There has even been talk of benefits to be gained from some of the drugs that are currently illegal in the UK despite increasing medical evidence of the benefits that some can offer, such as the analgesic effects that the psychoactive components of cannabis can have on the pain caused by Multiple Sclerosis.

In America, the Drug Enforcement Administration has proposed that cannabis should be considered a medication rather than a narcotic.  It is already legal in some states but its reclassification would mean that it would still need approval by the Food and Drug Administration and a doctor’s prescription in the other states and would remain more controlled than alcohol and tobacco even though cannabis is safer than either.  It would also make it easier to study its effects in the medical field.

We did of course have an election in the UK last week, on America’s Independence Day, and the choice of date proved gratifyingly accurate.  Its results were summarised using exactly the same words in the Daily Telegraph, the Guardian and the i:  “Labour Landslide”.  This seemed a trifle unfair since, while there was undoubtedly an overwhelming shift to Labour, it was clear from the number of seats won by the smaller parties that the result was more a well-earned condemnation of the party that has damaged Britain so badly in the last 14 years.

Even Scotland followed suit and, after several uncomfortable years, the Scottish National Party was decimated.  Actually, it was worse than that because “decimated” originally meant to defeat one tenth of ‘the other side’ and the SNP lost a lot more than a tenth of its MPs.

Even the new Reform party got some seats, including Nigel Farage who, after changing parties several times over his career, was finally elected an MP on his 8th attempt.  It’ll be interesting to see how the new parliament works with such a wide range of views because it seems closer to representing the views of voters better than previous parliaments.

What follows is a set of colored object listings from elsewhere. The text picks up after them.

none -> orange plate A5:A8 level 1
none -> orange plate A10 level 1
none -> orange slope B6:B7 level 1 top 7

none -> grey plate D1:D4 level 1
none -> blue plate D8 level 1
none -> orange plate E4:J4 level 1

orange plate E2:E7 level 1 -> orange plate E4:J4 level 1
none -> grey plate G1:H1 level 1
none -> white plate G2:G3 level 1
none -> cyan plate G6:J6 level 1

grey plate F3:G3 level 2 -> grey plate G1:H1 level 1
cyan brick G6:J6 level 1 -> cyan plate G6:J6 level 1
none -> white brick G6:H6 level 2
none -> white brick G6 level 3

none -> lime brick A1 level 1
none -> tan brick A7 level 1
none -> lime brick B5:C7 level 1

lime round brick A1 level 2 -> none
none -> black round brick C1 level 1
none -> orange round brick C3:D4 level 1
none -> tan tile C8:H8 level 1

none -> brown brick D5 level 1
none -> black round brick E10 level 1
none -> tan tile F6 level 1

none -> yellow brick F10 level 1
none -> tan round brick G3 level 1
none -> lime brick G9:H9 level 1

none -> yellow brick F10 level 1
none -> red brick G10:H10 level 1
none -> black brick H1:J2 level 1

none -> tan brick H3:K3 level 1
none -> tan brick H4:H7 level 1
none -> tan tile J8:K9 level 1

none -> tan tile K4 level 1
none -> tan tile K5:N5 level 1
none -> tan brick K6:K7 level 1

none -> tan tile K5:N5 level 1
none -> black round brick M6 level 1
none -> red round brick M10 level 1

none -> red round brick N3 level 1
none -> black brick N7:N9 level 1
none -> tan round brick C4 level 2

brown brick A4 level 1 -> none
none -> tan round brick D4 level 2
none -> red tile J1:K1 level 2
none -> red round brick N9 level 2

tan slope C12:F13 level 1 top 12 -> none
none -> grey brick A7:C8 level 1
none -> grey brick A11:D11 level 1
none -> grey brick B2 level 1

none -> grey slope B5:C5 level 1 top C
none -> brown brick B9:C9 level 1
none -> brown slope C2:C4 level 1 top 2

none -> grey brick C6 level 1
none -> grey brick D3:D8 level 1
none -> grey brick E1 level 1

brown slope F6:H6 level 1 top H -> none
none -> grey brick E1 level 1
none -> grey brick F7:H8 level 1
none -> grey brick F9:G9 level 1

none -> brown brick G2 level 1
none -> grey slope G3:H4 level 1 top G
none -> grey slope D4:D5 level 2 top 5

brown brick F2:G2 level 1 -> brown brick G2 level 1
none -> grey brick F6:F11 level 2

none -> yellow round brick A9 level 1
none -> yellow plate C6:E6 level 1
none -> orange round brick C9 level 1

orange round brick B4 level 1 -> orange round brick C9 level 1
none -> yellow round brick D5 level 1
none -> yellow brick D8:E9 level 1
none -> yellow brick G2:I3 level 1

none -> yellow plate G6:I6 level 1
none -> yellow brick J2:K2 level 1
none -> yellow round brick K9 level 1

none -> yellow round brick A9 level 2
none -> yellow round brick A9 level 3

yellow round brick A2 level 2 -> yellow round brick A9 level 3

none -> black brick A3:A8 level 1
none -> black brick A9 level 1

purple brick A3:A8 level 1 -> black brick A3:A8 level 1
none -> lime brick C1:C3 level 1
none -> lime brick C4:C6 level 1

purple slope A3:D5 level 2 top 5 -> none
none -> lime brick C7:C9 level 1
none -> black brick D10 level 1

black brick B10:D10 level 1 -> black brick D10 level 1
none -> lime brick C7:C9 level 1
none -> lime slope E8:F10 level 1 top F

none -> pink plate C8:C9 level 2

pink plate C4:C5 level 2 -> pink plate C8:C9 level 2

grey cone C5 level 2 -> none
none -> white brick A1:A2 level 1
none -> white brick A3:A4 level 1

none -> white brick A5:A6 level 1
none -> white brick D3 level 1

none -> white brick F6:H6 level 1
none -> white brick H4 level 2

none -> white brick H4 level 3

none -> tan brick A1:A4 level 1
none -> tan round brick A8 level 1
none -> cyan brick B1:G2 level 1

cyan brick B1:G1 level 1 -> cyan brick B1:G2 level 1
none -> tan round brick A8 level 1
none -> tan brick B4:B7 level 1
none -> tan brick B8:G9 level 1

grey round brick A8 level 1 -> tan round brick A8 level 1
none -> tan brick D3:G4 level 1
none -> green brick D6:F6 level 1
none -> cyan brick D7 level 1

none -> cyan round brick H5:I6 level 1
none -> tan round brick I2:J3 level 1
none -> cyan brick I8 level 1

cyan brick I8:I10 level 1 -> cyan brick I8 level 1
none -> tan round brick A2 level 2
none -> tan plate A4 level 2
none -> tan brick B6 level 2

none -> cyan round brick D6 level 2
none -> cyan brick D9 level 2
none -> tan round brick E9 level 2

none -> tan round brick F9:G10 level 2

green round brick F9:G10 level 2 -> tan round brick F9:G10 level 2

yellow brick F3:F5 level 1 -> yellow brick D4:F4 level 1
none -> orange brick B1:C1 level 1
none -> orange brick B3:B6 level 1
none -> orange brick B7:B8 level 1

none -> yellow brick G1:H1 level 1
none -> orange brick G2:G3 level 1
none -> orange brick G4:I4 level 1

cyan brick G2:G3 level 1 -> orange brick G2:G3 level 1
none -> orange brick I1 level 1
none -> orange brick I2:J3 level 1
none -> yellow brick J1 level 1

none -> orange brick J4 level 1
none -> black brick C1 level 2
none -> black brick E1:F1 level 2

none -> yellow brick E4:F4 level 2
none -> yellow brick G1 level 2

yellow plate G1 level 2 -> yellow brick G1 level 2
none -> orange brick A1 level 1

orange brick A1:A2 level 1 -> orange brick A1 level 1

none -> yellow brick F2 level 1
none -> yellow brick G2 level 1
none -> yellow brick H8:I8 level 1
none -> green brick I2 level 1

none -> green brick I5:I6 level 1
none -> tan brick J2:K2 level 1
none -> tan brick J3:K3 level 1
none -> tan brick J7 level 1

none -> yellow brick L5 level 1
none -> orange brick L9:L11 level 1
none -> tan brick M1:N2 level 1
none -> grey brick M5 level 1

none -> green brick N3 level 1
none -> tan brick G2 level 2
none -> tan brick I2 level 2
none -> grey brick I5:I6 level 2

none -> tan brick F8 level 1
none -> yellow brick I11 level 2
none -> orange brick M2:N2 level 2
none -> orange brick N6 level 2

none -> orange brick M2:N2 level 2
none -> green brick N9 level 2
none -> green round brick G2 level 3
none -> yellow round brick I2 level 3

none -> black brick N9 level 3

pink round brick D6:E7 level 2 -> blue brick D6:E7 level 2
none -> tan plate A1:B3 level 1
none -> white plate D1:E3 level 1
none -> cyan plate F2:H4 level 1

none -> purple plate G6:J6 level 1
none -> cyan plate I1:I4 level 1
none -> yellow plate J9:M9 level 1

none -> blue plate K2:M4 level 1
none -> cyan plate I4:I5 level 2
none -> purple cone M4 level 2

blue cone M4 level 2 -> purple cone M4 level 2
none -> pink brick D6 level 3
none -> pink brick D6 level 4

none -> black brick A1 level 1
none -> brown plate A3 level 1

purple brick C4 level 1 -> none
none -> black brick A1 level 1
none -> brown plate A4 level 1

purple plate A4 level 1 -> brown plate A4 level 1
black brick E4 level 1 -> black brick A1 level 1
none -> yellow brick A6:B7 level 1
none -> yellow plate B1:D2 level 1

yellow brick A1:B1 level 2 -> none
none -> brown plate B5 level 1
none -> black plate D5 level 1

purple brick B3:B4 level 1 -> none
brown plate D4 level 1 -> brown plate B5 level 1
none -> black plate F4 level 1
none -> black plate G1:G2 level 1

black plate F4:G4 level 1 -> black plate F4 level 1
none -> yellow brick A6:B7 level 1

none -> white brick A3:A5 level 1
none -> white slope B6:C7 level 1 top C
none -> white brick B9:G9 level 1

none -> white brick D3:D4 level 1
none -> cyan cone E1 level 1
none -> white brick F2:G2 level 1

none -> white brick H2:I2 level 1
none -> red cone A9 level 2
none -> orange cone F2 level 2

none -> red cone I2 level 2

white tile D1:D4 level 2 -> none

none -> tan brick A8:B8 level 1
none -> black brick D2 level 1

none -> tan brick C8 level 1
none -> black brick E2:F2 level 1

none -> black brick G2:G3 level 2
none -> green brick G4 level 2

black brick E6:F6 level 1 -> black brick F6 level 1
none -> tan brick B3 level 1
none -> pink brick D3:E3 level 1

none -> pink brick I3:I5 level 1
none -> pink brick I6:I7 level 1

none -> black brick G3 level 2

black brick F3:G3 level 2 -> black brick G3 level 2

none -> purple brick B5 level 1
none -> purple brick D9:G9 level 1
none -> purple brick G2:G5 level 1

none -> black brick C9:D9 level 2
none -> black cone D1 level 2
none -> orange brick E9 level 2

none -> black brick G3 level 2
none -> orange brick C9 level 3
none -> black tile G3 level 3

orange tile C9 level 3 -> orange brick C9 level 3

My diehard Conservative friend and I occasionally discuss the de/merits of Proportional Representation and he recently asked if I was still in favour of PR if it let people from parties I don’t like become MPs.  I replied that he was missing the point because that was exactly what a properly constructed and regulated PR system would achieve.  Just because I don’t like some parties’ policies doesn’t mean that I think they should be excluded from debates and, indeed, I believe that the more different points of view are discussed, the better the ultimate conclusion is likely to be.

Still, its’s going to take a few years to rebuild Britain and I just hope that Labour realises many of us would be happy to pay more tax to rebuild health and social care services and, if it impoverishes the privateer contractors who’ve been ripping billions of pounds out of public services, tough.